The building consolidates the contaminant programs of the various units aboard Fightertown, according to Wayne Donaldson, the Air Station deputy supply officer.

“It consolidated all the HazMat programs aboard the station,” Donaldson said. “Before now, each unit ran its own program. The new center provides total visibility. We can account for materials from when they arrive on the Air Station, to when each unit gets them, all the way to their disposal.”

Consolidating the programs into one location makes the Joint Hazardous Materials Center more efficient than the old system, according to Capt. A. J. Brooks, the Air Station supply officer.

“The primary reason to consolidate HazMat is to better support the fighting squadrons and tenant units aboard Marine Corps Air Station Beaufort from a single location,” Brooks said. “We are also able to ensure better support to deployed units through the consolidated Joint HazMat Center.”

Control of the new center is divided between Station Supply and the Natural Resources Environmental Affairs Office, and is staffed by Marines, sailors, civilian Marines, and contracted personnel.

The center is a concept facility for the Marine Corps, according Gunnery Sgt.
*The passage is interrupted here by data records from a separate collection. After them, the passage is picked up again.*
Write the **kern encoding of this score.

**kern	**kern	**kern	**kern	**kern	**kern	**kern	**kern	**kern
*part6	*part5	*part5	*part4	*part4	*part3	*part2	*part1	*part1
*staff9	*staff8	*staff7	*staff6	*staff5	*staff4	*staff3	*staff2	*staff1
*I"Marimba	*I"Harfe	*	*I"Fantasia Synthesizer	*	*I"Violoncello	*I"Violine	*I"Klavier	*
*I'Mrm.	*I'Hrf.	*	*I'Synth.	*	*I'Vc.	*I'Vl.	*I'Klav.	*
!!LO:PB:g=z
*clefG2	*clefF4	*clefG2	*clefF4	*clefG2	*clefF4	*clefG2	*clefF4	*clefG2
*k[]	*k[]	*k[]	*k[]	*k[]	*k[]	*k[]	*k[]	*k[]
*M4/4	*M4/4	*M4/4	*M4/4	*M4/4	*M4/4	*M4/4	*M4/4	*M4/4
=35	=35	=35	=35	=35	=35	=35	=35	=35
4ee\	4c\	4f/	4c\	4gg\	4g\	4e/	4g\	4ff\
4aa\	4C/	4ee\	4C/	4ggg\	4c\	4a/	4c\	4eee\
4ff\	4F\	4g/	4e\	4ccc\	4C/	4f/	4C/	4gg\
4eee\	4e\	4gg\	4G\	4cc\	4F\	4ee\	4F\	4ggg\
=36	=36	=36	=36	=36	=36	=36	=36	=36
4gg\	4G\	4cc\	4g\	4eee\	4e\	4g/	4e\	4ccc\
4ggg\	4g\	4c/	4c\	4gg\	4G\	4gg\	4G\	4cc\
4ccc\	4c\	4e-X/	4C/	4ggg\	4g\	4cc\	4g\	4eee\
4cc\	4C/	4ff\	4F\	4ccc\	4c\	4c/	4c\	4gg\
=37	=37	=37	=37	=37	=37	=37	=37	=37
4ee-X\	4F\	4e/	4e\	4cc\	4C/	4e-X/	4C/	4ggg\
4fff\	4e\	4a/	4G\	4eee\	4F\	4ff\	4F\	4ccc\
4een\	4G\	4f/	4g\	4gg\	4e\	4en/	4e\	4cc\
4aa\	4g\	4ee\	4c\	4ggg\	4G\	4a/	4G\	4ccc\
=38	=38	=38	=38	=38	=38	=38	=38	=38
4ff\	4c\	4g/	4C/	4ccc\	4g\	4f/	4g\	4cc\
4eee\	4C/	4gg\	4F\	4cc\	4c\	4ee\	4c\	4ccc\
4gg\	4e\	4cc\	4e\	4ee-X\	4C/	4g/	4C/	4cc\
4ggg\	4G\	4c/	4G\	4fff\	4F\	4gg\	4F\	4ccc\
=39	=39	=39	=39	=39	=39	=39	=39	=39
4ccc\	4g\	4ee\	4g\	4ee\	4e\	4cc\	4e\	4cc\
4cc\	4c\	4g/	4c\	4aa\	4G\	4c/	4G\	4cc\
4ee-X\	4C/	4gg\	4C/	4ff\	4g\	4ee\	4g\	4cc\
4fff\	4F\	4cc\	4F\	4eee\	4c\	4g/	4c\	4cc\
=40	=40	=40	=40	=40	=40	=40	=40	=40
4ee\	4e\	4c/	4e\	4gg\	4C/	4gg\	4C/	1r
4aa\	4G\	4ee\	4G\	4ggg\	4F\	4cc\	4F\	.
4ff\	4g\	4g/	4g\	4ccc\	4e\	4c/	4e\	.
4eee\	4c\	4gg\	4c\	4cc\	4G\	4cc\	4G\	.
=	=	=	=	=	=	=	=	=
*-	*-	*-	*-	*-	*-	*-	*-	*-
James Cainguitan, the staff non-commissioned officer in charge of the center.

“We are the first in the Corps to switch to a joint system,” Cainguitan said. “If it works here, other bases will switch to this system.”

If something classified as hazardous material comes aboard the base, it will first come to the Joint HazMat Center and then filter out to the individual squadrons, according to Donaldson.

“HazMat includes paints, oils, batteries, and cleaning solvents,” Cainguitan said. “Anything that is flammable or toxic is also classified as (a contaminant).”

Air Station personnel are not the only ones who benefit from the facilities services, according to Cainguitan.

“If anybody comes on the base, we support them,” Cainguitan said, “We’ll support visiting aircraft. We also have a program called free issue. If a unit returns unused materials, we can issue them to someone else. Once they are done, they bring it back to us for disposal.”

The new center will also have a positive environmental impact, according to Staff Sgt. William Whitaker, the environmental quality assurance chief.

“My job is pollution prevention,” Whitaker said. “I visit all the squadrons and make sure they follow all the HazMat regulations.”

Brigadier Gen. James Flock, assistant deputy commandant of facilities and services for Headquarters Marine Corps, cut the ribbon during the inaugural ceremony and was one of the first to take a tour of the facility.

Flock was impressed with the new facility after his tour.

“It’s a unique site,” Flock said. “I think that the people who developed it and those who maintain it have done a fabulous job.”